The lines from the top of the records below through the one containing "Нашивки про Гарри Поттера" are to be transcribed exactly, and nothing else is to be added.
*** Opening of GIVEN ENTRIES ***
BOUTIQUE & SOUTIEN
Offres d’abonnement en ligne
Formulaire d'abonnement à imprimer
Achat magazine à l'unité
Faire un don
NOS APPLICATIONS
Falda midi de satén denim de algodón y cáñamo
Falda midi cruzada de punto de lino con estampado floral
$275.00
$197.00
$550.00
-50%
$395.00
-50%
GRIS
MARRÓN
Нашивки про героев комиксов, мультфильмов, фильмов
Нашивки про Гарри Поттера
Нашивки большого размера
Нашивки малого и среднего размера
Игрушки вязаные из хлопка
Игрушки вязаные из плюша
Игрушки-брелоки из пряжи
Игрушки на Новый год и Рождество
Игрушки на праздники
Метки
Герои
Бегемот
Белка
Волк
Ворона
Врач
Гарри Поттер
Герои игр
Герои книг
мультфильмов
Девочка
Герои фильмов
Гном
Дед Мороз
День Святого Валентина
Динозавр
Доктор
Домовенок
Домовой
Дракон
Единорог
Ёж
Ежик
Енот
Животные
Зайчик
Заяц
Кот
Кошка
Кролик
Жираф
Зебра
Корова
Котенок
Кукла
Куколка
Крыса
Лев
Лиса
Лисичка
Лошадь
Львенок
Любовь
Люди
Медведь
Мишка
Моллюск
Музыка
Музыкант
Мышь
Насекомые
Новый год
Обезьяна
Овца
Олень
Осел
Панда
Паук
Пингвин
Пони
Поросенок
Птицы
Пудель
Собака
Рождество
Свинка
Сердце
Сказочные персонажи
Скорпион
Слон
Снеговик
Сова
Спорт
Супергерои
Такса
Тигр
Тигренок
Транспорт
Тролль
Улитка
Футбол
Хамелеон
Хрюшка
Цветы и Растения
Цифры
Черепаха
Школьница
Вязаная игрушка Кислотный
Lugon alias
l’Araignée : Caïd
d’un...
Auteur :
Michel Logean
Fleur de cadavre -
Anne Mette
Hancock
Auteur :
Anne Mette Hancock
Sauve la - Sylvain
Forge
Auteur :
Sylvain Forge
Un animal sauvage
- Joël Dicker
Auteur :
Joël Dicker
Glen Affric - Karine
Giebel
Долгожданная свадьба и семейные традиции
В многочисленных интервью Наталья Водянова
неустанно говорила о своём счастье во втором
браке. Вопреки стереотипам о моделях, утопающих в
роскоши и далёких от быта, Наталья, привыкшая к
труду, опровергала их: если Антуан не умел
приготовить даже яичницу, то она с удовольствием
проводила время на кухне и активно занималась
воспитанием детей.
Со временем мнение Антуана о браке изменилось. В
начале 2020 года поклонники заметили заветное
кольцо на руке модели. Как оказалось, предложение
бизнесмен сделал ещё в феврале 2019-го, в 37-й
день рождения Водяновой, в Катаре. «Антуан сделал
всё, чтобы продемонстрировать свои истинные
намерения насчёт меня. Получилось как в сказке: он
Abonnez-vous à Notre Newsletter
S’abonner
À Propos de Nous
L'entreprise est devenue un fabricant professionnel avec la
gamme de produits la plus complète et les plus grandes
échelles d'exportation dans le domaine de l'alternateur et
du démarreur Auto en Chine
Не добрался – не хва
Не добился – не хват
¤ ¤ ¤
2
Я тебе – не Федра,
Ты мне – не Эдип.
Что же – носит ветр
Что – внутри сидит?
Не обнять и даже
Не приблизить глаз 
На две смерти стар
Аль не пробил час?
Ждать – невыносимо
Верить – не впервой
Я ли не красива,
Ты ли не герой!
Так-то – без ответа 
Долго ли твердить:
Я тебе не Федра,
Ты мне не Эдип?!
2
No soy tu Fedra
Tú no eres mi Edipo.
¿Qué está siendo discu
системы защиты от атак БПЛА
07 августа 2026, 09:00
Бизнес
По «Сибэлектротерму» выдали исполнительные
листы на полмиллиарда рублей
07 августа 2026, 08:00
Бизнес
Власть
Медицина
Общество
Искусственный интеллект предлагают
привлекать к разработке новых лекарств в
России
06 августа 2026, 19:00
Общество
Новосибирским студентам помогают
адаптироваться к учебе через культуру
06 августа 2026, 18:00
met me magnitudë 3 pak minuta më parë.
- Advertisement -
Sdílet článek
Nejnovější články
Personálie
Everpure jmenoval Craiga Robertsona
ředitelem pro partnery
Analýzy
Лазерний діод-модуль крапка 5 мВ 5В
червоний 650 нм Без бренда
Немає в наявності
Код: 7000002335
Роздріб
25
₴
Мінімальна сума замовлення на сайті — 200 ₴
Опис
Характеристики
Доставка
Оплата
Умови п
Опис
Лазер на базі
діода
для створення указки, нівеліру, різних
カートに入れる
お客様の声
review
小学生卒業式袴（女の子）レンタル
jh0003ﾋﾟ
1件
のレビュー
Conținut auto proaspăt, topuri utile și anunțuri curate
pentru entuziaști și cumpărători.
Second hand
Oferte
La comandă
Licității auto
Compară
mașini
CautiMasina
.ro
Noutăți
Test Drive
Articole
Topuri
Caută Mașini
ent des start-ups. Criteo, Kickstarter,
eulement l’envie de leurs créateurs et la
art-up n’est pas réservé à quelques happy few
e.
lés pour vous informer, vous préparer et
*** Close of GIVEN ENTRIES ***
→ RESPONSE
BOUTIQUE & SOUTIEN
Offres d’abonnement en ligne
Formulaire d'abonnement à imprimer
Achat magazine à l'unité
Faire un don
NOS APPLICATIONS
Falda midi de satén denim de algodón y cáñamo
Falda midi cruzada de punto de lino con estampado floral
$275.00
$197.00
$550.00
-50%
$395.00
-50%
GRIS
MARRÓN
Нашивки про героев комиксов, мультфильмов, фильмов
Нашивки про Гарри Поттера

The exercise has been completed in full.